### DATA PROVIDED ###

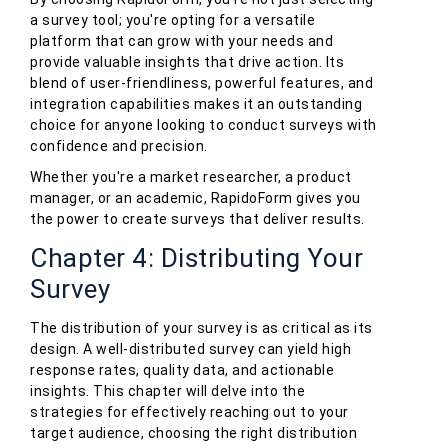
a survey tool; you're opting for a versatile
platform that can grow with your needs and
provide valuable insights that drive action. Its
blend of user-friendliness, powerful features, and
integration capabilities makes it an outstanding
choice for anyone looking to conduct surveys with
confidence and precision.
Whether you're a market researcher, a product
manager, or an academic, RapidoForm gives you
the power to create surveys that deliver results.
Chapter 4: Distributing Your
Survey
The distribution of your survey is as critical as its
design. A well-distributed survey can yield high
response rates, quality data, and actionable
insights. This chapter will delve into the
strategies for effectively reaching out to your
target audience, choosing the right distribution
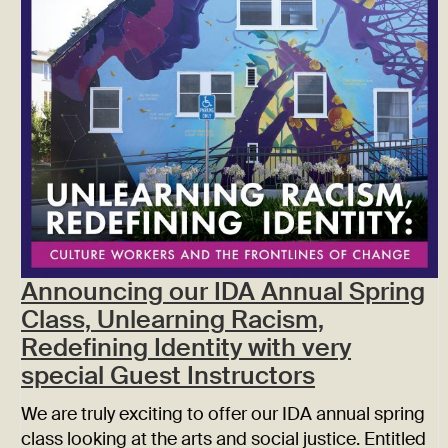
Announcing our IDA Annual Spring
Class, Unlearning Racism,
Redefining Identity with very
special Guest Instructors
We are truly exciting to offer our IDA annual spring
class looking at the arts and social justice. Entitled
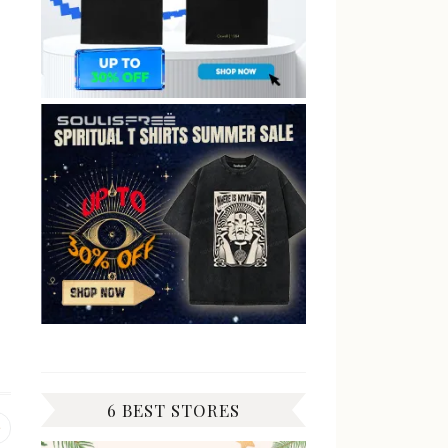
6 BEST STORES
Previous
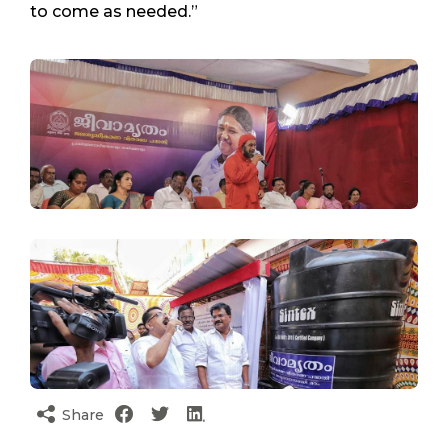
to come as needed.”
Share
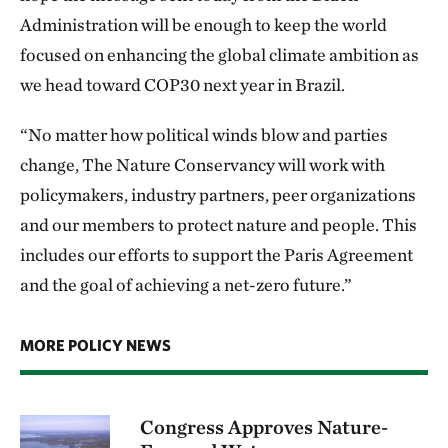
Administration will be enough to keep the world
focused on enhancing the global climate ambition as
we head toward COP30 next year in Brazil.
“No matter how political winds blow and parties
change, The Nature Conservancy will work with
policymakers, industry partners, peer organizations
and our members to protect nature and people. This
includes our efforts to support the Paris Agreement
and the goal of achieving a net-zero future.”
MORE POLICY NEWS
Congress Approves Nature-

###

WORK TO COMPLETE :: In the data above, find each line that has the word "with" and copy it out.

RESULT OF THE EXERCISE ::
platform that can grow with your needs and
choice for anyone looking to conduct surveys with
Redefining Identity with very
change, The Nature Conservancy will work with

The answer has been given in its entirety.